__WORK TO COMPLETE__
Take every line from the listing below that includes "translate" and copy it.

__DATA EXTRACT__
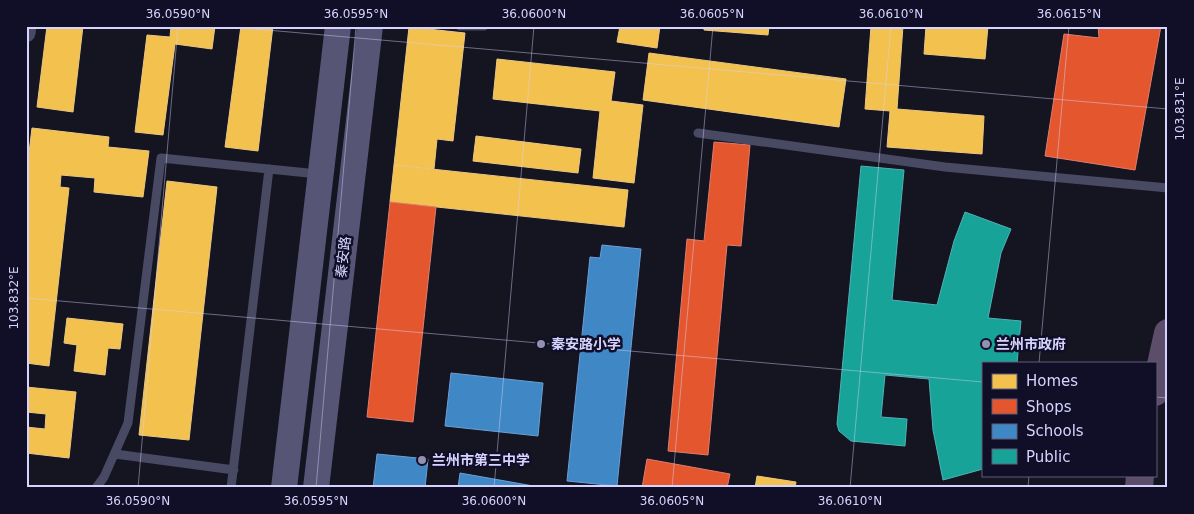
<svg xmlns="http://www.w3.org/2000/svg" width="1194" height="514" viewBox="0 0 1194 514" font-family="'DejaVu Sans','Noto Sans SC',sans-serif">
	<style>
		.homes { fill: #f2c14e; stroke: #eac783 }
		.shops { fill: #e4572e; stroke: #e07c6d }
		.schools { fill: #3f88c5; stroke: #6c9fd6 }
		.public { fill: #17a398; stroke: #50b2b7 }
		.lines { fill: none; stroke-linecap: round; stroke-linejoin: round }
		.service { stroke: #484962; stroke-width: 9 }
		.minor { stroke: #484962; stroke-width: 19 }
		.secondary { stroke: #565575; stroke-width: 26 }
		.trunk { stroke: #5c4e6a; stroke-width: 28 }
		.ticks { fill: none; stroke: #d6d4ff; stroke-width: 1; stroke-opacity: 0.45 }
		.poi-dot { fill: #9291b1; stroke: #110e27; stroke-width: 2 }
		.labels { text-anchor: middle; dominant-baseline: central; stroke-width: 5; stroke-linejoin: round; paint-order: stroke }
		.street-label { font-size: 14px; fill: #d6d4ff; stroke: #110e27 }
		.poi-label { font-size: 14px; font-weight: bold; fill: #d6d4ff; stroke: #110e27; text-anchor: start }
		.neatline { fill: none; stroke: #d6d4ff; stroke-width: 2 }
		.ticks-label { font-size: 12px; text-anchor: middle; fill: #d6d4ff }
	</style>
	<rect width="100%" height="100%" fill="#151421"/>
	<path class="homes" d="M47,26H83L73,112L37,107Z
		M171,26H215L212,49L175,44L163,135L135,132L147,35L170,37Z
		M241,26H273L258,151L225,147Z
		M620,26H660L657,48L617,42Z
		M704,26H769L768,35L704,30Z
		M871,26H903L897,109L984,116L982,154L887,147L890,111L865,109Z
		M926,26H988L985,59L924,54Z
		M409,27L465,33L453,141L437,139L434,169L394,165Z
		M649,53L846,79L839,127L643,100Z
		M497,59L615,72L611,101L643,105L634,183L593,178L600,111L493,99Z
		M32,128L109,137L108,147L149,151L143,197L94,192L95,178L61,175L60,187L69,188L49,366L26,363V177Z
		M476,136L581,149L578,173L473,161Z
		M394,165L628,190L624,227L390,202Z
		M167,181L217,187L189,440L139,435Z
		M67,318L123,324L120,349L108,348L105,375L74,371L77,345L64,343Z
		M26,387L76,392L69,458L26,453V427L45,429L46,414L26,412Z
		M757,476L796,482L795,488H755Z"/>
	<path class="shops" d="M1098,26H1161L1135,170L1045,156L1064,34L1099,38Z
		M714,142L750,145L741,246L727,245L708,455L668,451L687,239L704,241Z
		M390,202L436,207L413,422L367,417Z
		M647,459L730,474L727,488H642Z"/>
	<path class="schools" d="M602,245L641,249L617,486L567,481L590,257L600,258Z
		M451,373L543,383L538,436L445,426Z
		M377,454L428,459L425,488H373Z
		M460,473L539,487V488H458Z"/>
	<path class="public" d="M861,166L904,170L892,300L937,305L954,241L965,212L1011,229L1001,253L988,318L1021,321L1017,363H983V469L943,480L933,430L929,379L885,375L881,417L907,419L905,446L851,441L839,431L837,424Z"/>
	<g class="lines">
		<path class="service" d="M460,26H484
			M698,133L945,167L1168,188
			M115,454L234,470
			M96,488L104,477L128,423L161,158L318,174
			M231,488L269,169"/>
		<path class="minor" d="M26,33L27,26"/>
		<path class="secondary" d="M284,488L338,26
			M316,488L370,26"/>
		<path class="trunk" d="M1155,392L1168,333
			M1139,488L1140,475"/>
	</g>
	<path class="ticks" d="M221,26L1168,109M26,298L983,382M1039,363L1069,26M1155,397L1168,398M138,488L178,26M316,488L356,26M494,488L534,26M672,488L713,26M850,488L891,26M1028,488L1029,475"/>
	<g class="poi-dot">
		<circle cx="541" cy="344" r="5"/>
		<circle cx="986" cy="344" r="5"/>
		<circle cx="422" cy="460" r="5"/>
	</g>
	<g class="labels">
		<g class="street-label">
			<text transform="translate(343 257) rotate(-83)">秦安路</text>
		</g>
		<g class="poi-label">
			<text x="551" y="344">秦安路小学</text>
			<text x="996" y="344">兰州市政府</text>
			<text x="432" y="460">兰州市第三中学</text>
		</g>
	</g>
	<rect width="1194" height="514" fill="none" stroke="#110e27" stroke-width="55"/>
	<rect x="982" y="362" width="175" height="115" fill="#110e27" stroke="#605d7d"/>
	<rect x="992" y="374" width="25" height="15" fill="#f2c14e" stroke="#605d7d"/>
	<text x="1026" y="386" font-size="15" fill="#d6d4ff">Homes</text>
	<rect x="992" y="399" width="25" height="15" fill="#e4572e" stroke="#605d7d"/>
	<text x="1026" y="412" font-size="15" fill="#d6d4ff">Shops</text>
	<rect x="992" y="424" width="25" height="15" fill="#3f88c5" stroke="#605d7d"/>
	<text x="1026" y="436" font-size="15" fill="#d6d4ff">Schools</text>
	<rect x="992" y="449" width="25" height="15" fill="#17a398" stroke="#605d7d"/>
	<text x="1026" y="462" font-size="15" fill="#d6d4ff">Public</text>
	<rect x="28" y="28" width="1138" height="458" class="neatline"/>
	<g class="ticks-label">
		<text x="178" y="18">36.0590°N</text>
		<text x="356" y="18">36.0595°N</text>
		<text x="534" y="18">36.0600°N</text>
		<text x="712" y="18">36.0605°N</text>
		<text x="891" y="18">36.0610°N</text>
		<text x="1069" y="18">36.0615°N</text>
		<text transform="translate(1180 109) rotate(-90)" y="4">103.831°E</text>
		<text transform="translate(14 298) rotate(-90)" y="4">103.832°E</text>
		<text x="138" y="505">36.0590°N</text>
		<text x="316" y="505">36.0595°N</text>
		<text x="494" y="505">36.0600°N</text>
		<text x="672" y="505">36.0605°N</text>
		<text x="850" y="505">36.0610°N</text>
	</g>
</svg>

__RESPONSE AREA__
			<text transform="translate(343 257) rotate(-83)">秦安路</text>
		<text transform="translate(1180 109) rotate(-90)" y="4">103.831°E</text>
		<text transform="translate(14 298) rotate(-90)" y="4">103.832°E</text>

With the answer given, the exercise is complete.